Well, no sooner had my friend with the peg made himself a fixture in the school, than he took me down, not a peg or two, but a good half-dozen. He ridiculed my poetry—he undervalued my drawing—he hit me through my most approved guards at my fencing—he beat me hollow at hopping, though it must be confessed that I had the advantage with two legs; but he was again my master at “all-fours.” He out-talked me immeasurably, he out-bragged me most heroically, and out-lied me most inconceivably. Knowing nothing either of Latin or Greek, they were beneath a gentleman’s notice, fit only for parsons and pedants; and he was too patriotic to cast a thought away upon French. As he was engaged for the arithmetical and mathematical departments, it would have been perhaps as well if he had known a little of algebra and Euclid; but, as from the first day he honoured me with a strict though patronising friendship, he made me soon understand that we were to share this department of knowledge in common. It was quite enough if one of the two knew anything about the matter; besides, he thought that it improved me so much to look over the problems and algebraical calculations of my schoolfellows.

With this man I was continually measuring my strength; and as I conceived that I found, myself woefully wanting, he proved an excellent moral sedative to my else too rampant vanity. Few, indeed, were the persons who could feel themselves at ease under the withering sarcasms of his intolerable insolence. Much more to their astonishment than to their instruction, he would very coolly, and the more especially when ladies were present, correct the divinity of the parson, the pharmacy of the doctor, and the law of the attorney; and with that placid air of infallibility that carried conviction to all but his opponents.

Once, at a very large evening party, I heard him arguing strenuously, and very triumphantly, against a veteran captain of a merchant-ship, who had circumnavigated the world with Cook, that the degrees of longitude were equal in length all over the world, be they more or less—for he never descended to details—and that the further south you sailed the hotter it grew, though the worthy old seaman pointed to what remained of his nose, the end of which had been nipped off by cold, and consequent mortification, in the anti-arctic regions. As Riprapton flourished his wooden index, in the midst of his brilliant peroration, he told the honest seaman that he had not a leg to stand upon; and all the ladies, and some of the gentlemen, too, cried out with one accord, “O fie, Captain Headman, now don’t be so obstinate—surely you are quite mistaken.” And the arch-master of impudence looked round with modest suavity, and, in an audible whisper, assured the gentleman that sat next to him, that Captain Headman’s argument of the demolished proboscis went for nothing, for that there were other causes equally efficacious as cold and frost, for destroying gentlemen’s noses.

In the sequel, this very learned tutor had to instruct me in navigation. Nothing was too high or too low for him. Had any persons wished to have taken lessons in judicial astrology, Mr Riprapton would not have refused the pupil. Plausible ignorance will always beat awkward knowledge, when the ignorant, which is generally the case, make up the mass of the audience.


Chapter Twenty One.

Treateth of the amativeness of wooden members, and the folly of virgin frights—Ralph putteth his threat of versifying into actual execution, for which he may be thought worthy of being executed.

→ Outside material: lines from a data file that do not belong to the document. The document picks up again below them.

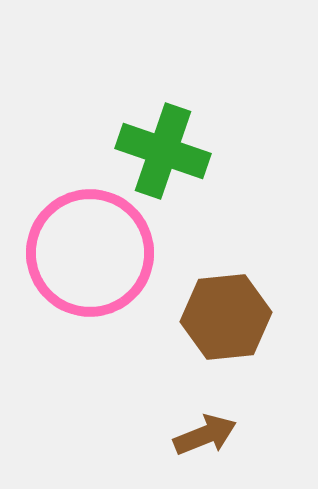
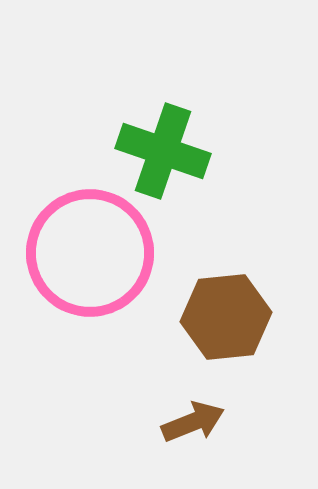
brown arrow: moved 12 px left, 13 px up
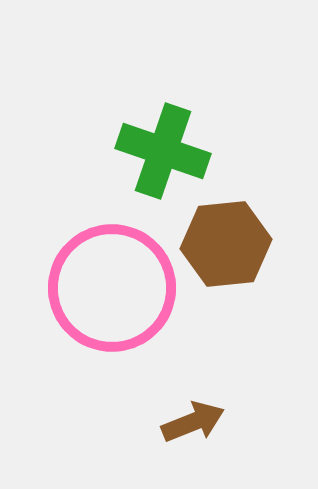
pink circle: moved 22 px right, 35 px down
brown hexagon: moved 73 px up
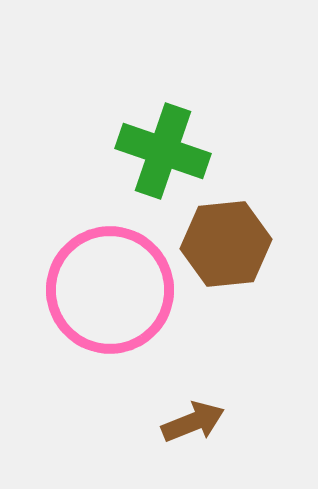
pink circle: moved 2 px left, 2 px down
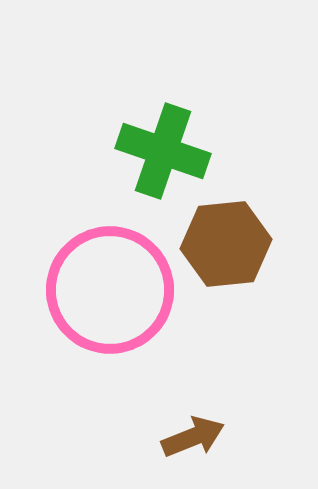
brown arrow: moved 15 px down
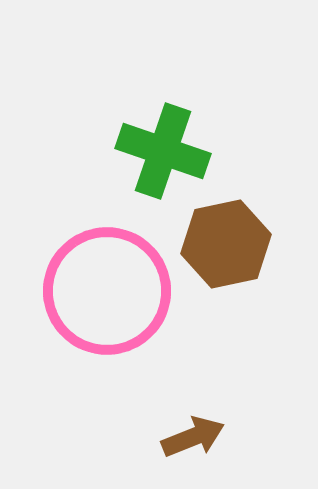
brown hexagon: rotated 6 degrees counterclockwise
pink circle: moved 3 px left, 1 px down
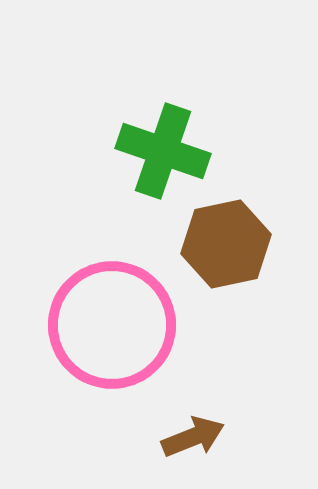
pink circle: moved 5 px right, 34 px down
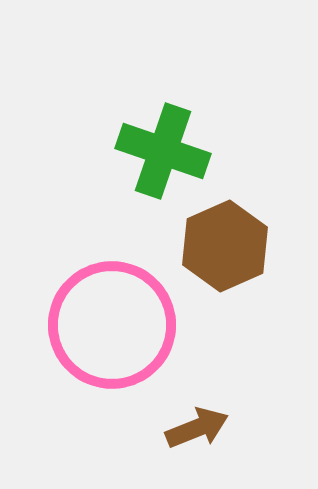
brown hexagon: moved 1 px left, 2 px down; rotated 12 degrees counterclockwise
brown arrow: moved 4 px right, 9 px up
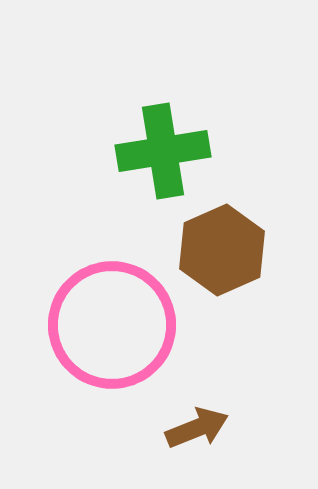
green cross: rotated 28 degrees counterclockwise
brown hexagon: moved 3 px left, 4 px down
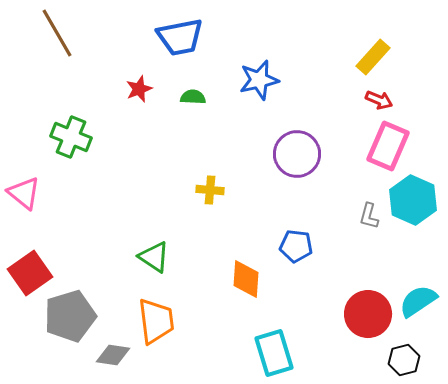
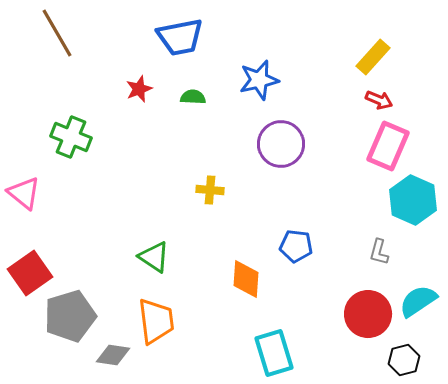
purple circle: moved 16 px left, 10 px up
gray L-shape: moved 10 px right, 36 px down
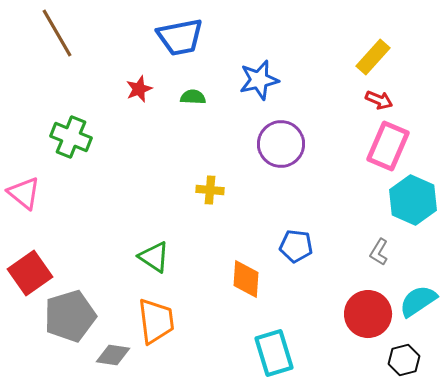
gray L-shape: rotated 16 degrees clockwise
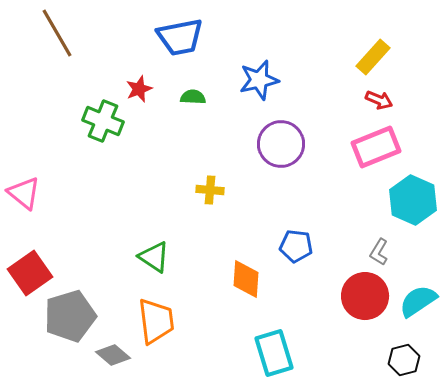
green cross: moved 32 px right, 16 px up
pink rectangle: moved 12 px left, 1 px down; rotated 45 degrees clockwise
red circle: moved 3 px left, 18 px up
gray diamond: rotated 32 degrees clockwise
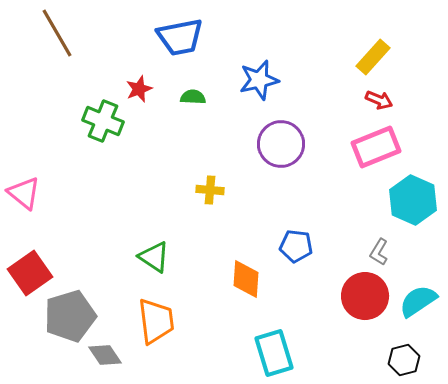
gray diamond: moved 8 px left; rotated 16 degrees clockwise
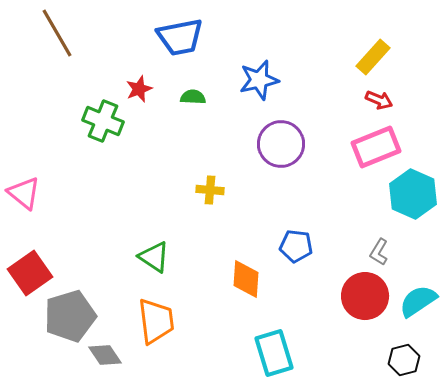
cyan hexagon: moved 6 px up
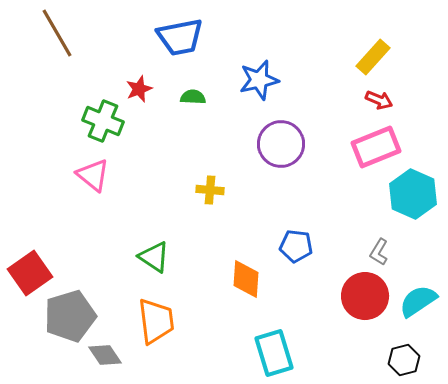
pink triangle: moved 69 px right, 18 px up
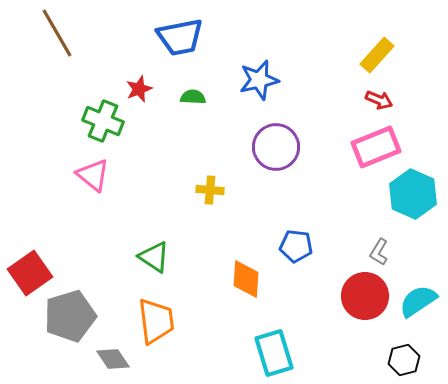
yellow rectangle: moved 4 px right, 2 px up
purple circle: moved 5 px left, 3 px down
gray diamond: moved 8 px right, 4 px down
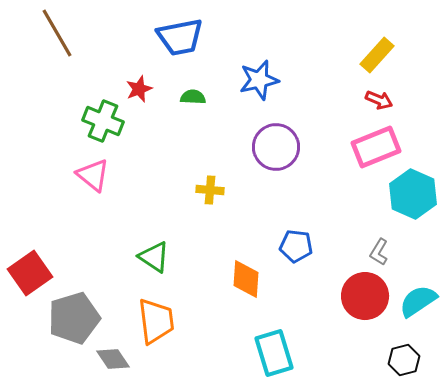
gray pentagon: moved 4 px right, 2 px down
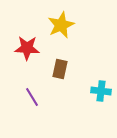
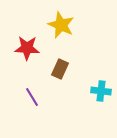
yellow star: rotated 24 degrees counterclockwise
brown rectangle: rotated 12 degrees clockwise
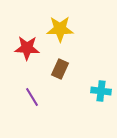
yellow star: moved 1 px left, 4 px down; rotated 24 degrees counterclockwise
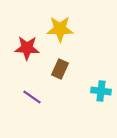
purple line: rotated 24 degrees counterclockwise
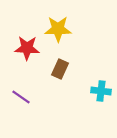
yellow star: moved 2 px left
purple line: moved 11 px left
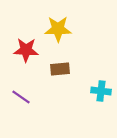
red star: moved 1 px left, 2 px down
brown rectangle: rotated 60 degrees clockwise
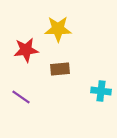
red star: rotated 10 degrees counterclockwise
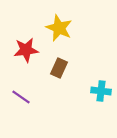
yellow star: moved 1 px right, 1 px up; rotated 24 degrees clockwise
brown rectangle: moved 1 px left, 1 px up; rotated 60 degrees counterclockwise
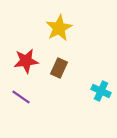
yellow star: rotated 20 degrees clockwise
red star: moved 11 px down
cyan cross: rotated 18 degrees clockwise
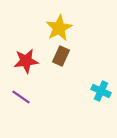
brown rectangle: moved 2 px right, 12 px up
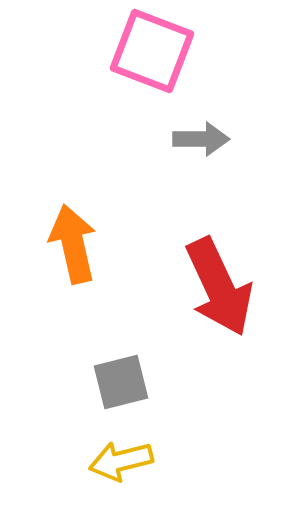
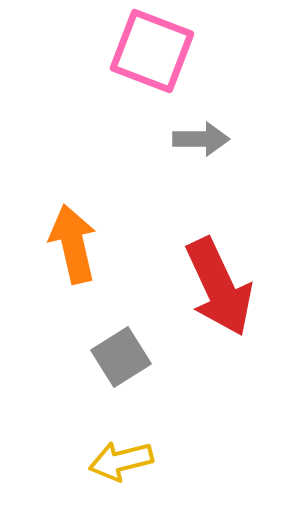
gray square: moved 25 px up; rotated 18 degrees counterclockwise
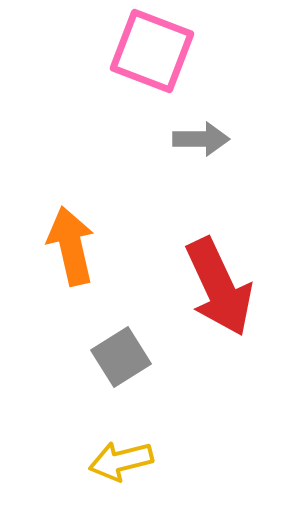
orange arrow: moved 2 px left, 2 px down
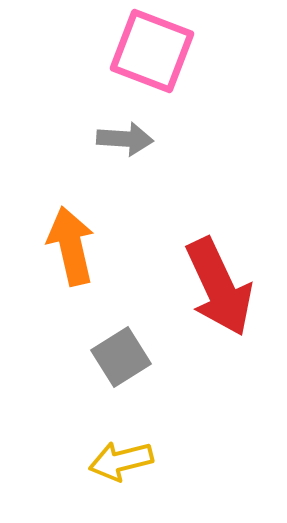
gray arrow: moved 76 px left; rotated 4 degrees clockwise
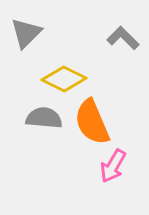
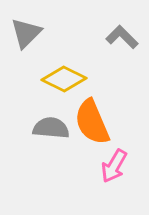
gray L-shape: moved 1 px left, 1 px up
gray semicircle: moved 7 px right, 10 px down
pink arrow: moved 1 px right
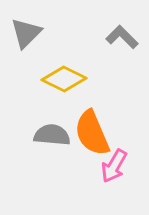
orange semicircle: moved 11 px down
gray semicircle: moved 1 px right, 7 px down
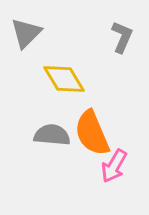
gray L-shape: rotated 68 degrees clockwise
yellow diamond: rotated 33 degrees clockwise
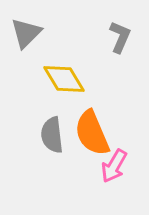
gray L-shape: moved 2 px left
gray semicircle: rotated 102 degrees counterclockwise
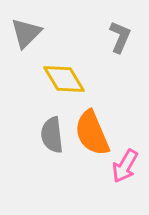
pink arrow: moved 11 px right
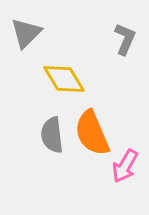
gray L-shape: moved 5 px right, 2 px down
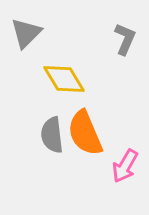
orange semicircle: moved 7 px left
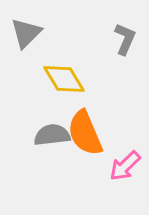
gray semicircle: rotated 90 degrees clockwise
pink arrow: rotated 16 degrees clockwise
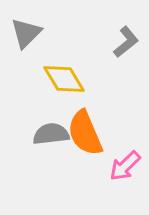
gray L-shape: moved 1 px right, 3 px down; rotated 28 degrees clockwise
gray semicircle: moved 1 px left, 1 px up
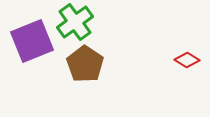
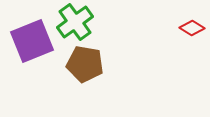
red diamond: moved 5 px right, 32 px up
brown pentagon: rotated 24 degrees counterclockwise
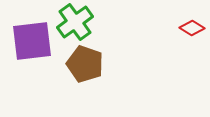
purple square: rotated 15 degrees clockwise
brown pentagon: rotated 9 degrees clockwise
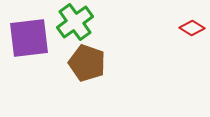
purple square: moved 3 px left, 3 px up
brown pentagon: moved 2 px right, 1 px up
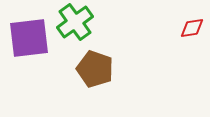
red diamond: rotated 40 degrees counterclockwise
brown pentagon: moved 8 px right, 6 px down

Notwithstanding the superciliousness of my friendly assistant, I still wrote verse, which was handed about the village as something wonderful. As Riprapton doubted, or rather denied my rhyming prowess, at length I was determined to try it upon himself, and he shortly gave me an excellent opportunity for so doing. Writers who pride themselves on going deeply into the mysteries of causes and effects will tell you that, in cold weather, people are apt to congregate about the fire. Our usher, and a circle of admiring pupils, were one day establishing the truth of this profound theory. The timbered man was standing in the apex of the semicircle, his back to the fireplace, and his coat-tails tucked up under his arms. He was enjoying himself, and we were enjoying him. He was the hero of the tale he was telling us—indeed, he never had any other hero than himself—and this tale was wonderful. In the energy of delivery, now the leg of wood would start up with an egotistical flourish, and describe, with the leg of flesh, a right-angled triangle, and then down would go the peg, and up the leg, with the toe well pointed, whilst he greeted the buckle on his foot with an admiring glance.

Whilst this was proceeding in the school-room, in the back-kitchen, or rather breakfast-parlour, immediately below, in a very brown study, there sate a very fair lady, pondering deeply over the virtues of brimstone and treacle, and the most efficacious antidote to chilblains. She was the second in command over the domestic economy of the school. Unmarried, of course. And ever and anon, as she plied the industrious needle over the heel of the too fragmental stocking, the low melody would burst unconsciously forth of, “Is there nobody coming to marry me? Nobody coming to woo-oo-oo?” Lady, not in vain was the burden of that votive song. There was somebody coming.